Bayu menduga dia dipukuli karena memotret salah satu anggota kepolisian yang tengah menganiaya massa pendemo. Bayu dipukul di kepala dan tangan. “Peristiwa pemukulannya persis di bawah JPO di depan gedung DPR,” jelasnya.
Aliansi Jurnalis Independen (AJI) dan Lembaga Bantuan Hukum Pers mengutuk tindakan tersebut.
AJI dan LBH Pers mengatakan kejadian ini selalu terjadi berulang oleh polisi kepada jurnalis dan masyarakat. Dalam siaran pers yang diterima oleh Magdalene, aparat kepolisian yang mengamankan gedung DPR bertindak represif saat membubarkan massa aksi. Mereka juga memukul mundur pendemo dan seorang jurnalis foto Antara, Bayu Pratama S.
Padahal saat meliput, Bayu sudah memakai atribut lengkap–helm dan kartu pers. Agar bisa membedakan kerja jurnalis dan massa aksi. Meski begitu, Bayu tetap mendapatkan perlakuan kasar dari aparat kepolisian. Akibatnya, kamera yang dipegang rusak dan ia mengalami cedera di lengan dan tangan.
AJI Jakarta sudah mencatat sepanjang Juni 2024 sampai Juni 2025, ada 20 laporan terkait kekerasan jurnalis oleh aparat kepolisian. Sumber kekerasan itu terjadi ketika jurnalis meliput demonstrasi seperti pada Aksi May Day, Tolak RUU TNI, dan sejenisnya. Secara nasional, AJI mencatat ada 52 kasus kekerasan jurnalis hingga Juni 2025.
AJI dan LBH Pers merasa tindakan polisi ini tak bisa dibiarkan.

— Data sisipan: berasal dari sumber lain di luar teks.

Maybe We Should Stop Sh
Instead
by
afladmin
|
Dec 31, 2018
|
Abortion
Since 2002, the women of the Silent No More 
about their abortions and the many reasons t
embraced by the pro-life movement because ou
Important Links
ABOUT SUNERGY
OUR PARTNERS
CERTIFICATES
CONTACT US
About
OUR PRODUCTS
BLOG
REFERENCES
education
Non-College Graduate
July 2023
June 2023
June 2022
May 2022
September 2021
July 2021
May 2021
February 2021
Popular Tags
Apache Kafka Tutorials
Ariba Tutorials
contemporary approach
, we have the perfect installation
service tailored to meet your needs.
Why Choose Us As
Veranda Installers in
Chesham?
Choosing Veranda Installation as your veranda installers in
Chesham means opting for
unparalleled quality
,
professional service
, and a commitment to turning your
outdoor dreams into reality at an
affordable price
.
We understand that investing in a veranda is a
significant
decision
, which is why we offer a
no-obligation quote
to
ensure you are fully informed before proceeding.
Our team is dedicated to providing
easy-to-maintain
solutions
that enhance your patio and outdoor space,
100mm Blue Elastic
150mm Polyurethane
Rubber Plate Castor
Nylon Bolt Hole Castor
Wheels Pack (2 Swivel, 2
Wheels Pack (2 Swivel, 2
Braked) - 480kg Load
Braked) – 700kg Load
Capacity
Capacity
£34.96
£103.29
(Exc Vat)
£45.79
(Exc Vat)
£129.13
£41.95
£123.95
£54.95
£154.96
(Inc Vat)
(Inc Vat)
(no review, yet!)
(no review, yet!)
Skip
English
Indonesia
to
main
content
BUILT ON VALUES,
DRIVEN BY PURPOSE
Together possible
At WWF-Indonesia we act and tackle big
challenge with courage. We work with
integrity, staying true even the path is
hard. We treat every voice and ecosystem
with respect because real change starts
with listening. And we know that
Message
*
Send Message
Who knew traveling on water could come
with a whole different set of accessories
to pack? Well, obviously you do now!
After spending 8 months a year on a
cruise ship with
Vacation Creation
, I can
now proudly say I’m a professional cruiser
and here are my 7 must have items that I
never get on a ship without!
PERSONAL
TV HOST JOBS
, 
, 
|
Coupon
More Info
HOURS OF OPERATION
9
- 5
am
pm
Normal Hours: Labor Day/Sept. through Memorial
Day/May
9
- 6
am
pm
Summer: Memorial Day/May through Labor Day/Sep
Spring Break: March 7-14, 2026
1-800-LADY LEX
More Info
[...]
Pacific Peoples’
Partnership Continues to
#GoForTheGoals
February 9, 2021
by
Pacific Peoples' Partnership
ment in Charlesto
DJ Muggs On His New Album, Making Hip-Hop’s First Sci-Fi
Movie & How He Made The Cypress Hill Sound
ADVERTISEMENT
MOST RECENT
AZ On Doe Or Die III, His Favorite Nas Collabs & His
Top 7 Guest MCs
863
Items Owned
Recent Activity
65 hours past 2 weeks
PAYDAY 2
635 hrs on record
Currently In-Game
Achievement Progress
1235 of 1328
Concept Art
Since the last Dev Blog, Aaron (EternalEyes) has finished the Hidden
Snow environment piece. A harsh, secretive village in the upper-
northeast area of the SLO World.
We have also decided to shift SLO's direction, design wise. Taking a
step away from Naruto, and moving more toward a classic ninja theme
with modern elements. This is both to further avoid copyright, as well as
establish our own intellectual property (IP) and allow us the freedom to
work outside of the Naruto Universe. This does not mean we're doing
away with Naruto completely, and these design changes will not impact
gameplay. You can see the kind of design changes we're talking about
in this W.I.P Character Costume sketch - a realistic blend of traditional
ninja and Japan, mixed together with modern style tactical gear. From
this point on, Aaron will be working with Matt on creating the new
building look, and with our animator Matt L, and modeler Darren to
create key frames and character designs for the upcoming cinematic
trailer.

Karena sekali lagi mereka sudah gagal menjalankan amanat dari Pasal 8 Undang-undang Pers untuk memberikan perlindungan hukum terhadap jurnalis yang sedang menjalankan tugas.
Kapolri harus segera berbenah dan evaluasi agar kejadian tidak terus terjadi berulang-ulang. Kekerasan ini merupakan pelanggaran pidana dan serangan langsung terhadap Undang-Undang Nomor 40 Tahun 1999 tentang Pers. Pelaku jelas melanggar Pasal 4 Ayat (3) yang menjamin tidak adanya penyensoran dan pelarangan siaran terhadap pers nasional, dan Pasal 18 Ayat (1) dengan ancaman penjara paling lama 2 (dua) tahun atau denda paling banyak Rp 500 juta.